_Your objective_
All lines with the word "middle" must be pulled from the entries below.

_Dataset entries_
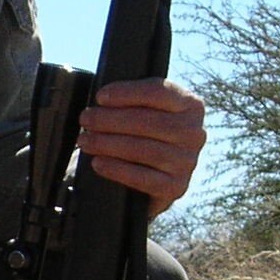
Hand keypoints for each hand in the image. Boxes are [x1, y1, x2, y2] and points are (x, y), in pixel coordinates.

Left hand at [75, 78, 206, 216]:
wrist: (151, 178)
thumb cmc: (143, 135)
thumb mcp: (145, 111)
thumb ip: (133, 101)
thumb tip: (102, 98)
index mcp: (190, 105)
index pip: (160, 92)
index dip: (127, 93)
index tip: (100, 97)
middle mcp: (194, 133)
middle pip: (149, 122)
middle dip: (111, 120)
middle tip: (86, 119)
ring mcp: (187, 162)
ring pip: (145, 150)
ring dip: (109, 144)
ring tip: (85, 141)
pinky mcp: (176, 187)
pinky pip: (144, 178)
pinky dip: (117, 169)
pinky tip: (98, 163)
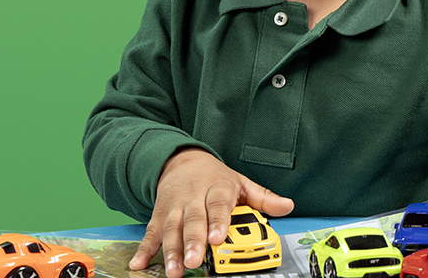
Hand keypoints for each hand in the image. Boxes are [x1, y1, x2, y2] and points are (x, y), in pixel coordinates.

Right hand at [129, 147, 294, 277]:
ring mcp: (174, 206)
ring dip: (170, 250)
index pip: (218, 205)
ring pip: (170, 228)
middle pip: (192, 220)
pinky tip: (140, 264)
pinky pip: (151, 232)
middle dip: (192, 241)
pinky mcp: (159, 214)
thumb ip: (263, 197)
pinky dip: (144, 249)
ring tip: (173, 270)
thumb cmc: (214, 177)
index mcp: (216, 188)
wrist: (181, 160)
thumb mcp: (240, 182)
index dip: (217, 221)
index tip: (217, 238)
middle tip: (194, 260)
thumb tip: (287, 206)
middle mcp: (193, 197)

_Your response_
middle mcp: (194, 133)
middle pip: (149, 122)
middle dip: (111, 120)
middle tip: (86, 119)
middle pip: (192, 220)
middle dip: (192, 241)
middle tip: (194, 260)
middle mcp: (193, 197)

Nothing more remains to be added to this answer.